Kanalların duvarlarını beslemek
Dışarıdakan ve lenf kanallarının kılıfı vasküler damarlara sahiptir. Bu küçük arter dalları bütünlük boyunca ayrılır: orta ve dış arterlerde ve üçü de damarlarda. Arter duvarlarından kılcal kan, damarlara ve venüllere birleşir. Arterlerin yanında bulunurlar. Damarların iç astarındaki kılcal damarlardan kan, venöz lümenine hareket eder. Büyük lenfatik kanalların beslenmesinin bir özelliği vardır. Arter dallarına ayrı ayrı giden venöz dalların eşlik etmemesi gerçeğinde yatmaktadır. Damarlar venüllerde ve arteriyollerde bulunmaz.

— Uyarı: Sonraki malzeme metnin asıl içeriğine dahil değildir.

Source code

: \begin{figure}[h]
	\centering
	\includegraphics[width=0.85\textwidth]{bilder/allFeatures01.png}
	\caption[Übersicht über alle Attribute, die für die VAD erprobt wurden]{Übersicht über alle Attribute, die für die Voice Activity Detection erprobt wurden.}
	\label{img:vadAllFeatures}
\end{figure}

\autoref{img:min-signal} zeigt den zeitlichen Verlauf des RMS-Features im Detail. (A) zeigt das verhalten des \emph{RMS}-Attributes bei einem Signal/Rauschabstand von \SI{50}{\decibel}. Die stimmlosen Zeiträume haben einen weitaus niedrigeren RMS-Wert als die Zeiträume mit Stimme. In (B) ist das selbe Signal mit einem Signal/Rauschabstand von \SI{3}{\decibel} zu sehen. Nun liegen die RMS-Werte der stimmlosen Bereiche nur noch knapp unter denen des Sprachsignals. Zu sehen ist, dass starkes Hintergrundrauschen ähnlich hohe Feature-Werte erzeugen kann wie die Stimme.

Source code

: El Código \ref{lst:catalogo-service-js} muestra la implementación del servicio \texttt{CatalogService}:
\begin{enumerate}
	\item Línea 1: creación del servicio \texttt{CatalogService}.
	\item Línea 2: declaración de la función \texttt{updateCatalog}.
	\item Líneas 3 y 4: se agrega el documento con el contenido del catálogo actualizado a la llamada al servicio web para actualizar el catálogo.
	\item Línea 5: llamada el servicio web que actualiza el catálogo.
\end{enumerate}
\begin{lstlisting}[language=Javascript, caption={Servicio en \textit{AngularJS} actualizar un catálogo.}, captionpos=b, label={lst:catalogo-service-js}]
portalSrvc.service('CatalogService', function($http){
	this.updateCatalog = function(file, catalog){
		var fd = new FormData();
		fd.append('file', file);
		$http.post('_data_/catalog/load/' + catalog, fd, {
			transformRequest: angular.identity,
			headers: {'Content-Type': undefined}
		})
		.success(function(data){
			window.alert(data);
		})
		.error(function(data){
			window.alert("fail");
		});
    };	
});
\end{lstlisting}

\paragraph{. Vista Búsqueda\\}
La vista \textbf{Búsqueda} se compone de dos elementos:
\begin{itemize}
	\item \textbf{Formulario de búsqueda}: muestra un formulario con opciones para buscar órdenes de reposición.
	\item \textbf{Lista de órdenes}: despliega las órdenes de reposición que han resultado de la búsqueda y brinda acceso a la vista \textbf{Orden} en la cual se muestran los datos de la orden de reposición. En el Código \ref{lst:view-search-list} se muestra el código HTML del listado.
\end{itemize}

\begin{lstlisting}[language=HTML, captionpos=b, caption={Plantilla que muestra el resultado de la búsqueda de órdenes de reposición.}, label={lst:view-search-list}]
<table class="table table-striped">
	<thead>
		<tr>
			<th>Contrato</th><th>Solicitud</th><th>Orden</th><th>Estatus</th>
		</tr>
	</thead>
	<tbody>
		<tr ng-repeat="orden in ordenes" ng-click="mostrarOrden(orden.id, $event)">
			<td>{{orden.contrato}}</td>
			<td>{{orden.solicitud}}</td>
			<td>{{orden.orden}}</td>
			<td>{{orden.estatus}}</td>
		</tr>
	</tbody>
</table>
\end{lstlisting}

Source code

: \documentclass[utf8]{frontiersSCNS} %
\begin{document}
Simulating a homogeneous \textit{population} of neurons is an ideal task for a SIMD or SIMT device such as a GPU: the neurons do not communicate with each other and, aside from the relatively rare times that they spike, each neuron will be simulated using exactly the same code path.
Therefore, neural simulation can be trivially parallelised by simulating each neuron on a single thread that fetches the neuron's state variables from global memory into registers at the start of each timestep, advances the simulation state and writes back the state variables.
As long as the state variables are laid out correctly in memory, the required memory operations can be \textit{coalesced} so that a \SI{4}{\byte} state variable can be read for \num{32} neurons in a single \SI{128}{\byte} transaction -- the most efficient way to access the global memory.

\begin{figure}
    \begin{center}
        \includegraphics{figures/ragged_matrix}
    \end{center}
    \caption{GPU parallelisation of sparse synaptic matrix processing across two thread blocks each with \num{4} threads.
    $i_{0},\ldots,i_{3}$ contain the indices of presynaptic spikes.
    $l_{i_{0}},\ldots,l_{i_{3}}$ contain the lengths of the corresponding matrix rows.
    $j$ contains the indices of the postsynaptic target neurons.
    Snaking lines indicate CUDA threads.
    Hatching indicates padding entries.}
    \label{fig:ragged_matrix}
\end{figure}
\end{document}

Lenfatik damarların iltihabı
Bu patoloji ikincil olarak kabul edilir. Cildin cerahatli iltihaplı süreçlerinin (kırık, karbunkül, herhangi bir pürülan yara) ve belirli bir tipteki enfeksiyonların (tüberküloz, sifiliz ve diğerleri) bir komplikasyonudur. Sürecin seyri akut veya kronik olabilir. Ayrıca lenfatik damarların izole spesifik olmayan ve spesifik iltihabı. Hastalık halsizlik, halsizlik ile karakterizedir. Hastaların da ateşi var. Patolojinin karakteristik bir semptomu, lenf düğümlerinde ağrıdır. Patolojinin etken maddesi, piyojenik tipteki herhangi bir bakteri olabilir (E. coli, enterococcus, staphylococcus aureus). Hastalık çok zorlanmadan teşhis edilir. Terapötik önlemler patolojinin aşamasına göre reçete edilir. Sülfonamidler ve antibiyotikler konservatif bir yöntem olarak kullanılır. İleri vakalarda, yüzeysel lenf damarı apsenin açılması yoluyla boş altılır.
Tümör
Hodgkin hastalığı - lenfogranülomatozis - çoğunlukla gençleri (15-10 yaş arası) etkiler. İlk aşamalarda patolojinin belirtileri yoktur ve hastanın genişlemiş lenf düğümleri rahatsız etmez. Hastalık ilerledikçe metastaz meydana gelir. Tümör, diğer lenf düğümlerine ve organlara yayılır, bunlar arasında genellikle ilk acı çeken dalaktır. Bundan sonra patoloji belirtileri ortaya çıkmaya başlar. Özellikle hastada ateş, genel halsizlik, terleme, ciltte kaşıntı, kilo kaybı gelişir. Hastalık, biyopsi materyalinin yanı sıra lökosit formülü incelenerek teşhis edilir.
Lenfadenopati
Bu patolojiyi diğerlerinden ayırt etmek oldukça basittir. Ancak bazı durumlarda, genişlemiş servikal elemanlarda zorluklar ortaya çıkabilir. Lenfodenopati, reaktif ve neoplastik - inflamatuar olmayan ve inflamatuar olarak ayrılır. İkincisi, lenfatik damarların bulaşıcı ve bulaşıcı olmayan hastalıkları olarak sınıflandırılır. Bağ dokusunda, alerjilerde, romatoid artritte yaygın patolojilere eşlik ederler. Lenf düğümlerinde reaktif bir artış, otoimmün, alerjik, toksik saldırılara veya enflamatuar nitelikteki bulaşıcı bir sürece karşı bağışıklık tepkisi nedeniyle hücre çoğalmasını gösterir. Bir tümörün arka planına karşı, yapısal elemanlarda bir artış, diğer organlardan (lenfositik lösemi veya kanser metastazı ile) gelen veya sistemin kendisinde malign lenfomalar ve lenfosarkomların arka planına karşı ortaya çıkan malign hücrelerin sızmasından kaynaklanır. patolojilergenelleştirilebilir veya sınırlandırılabilir. Ancak ikincisi birincisine geçebilir. Önce lenfogranülomatozis sınırlı lenfadenopati olarak adlandırılır ve bir süre sonra genelleşir. Reaktif grup, tanısal bir özellik olan oldukça geniş bir patoloji yelpazesi içerir.
Düktal sarkom
Bu başka bir kötü huylu tümör. Lenfosarkom kesinlikle her yaşta ortaya çıkabilir. Kural olarak, bir taraftaki lenf düğümlerinde bir artış ile başlar. Tümör süreci, oldukça yüksek bir ilerleme hızı, aktif metastaz ve belirli bir malignite ile karakterize edilir. Kısa bir süre içinde hastanın durumu önemli ölçüde bozulabilir. Hastanın ateşi var, vücut ağırlığı hızla azalıyor, geceleri terleme artıyor. Teşhis, etkilenen lenf düğümünün histolojik ve sitolojik incelemesinden oluşur.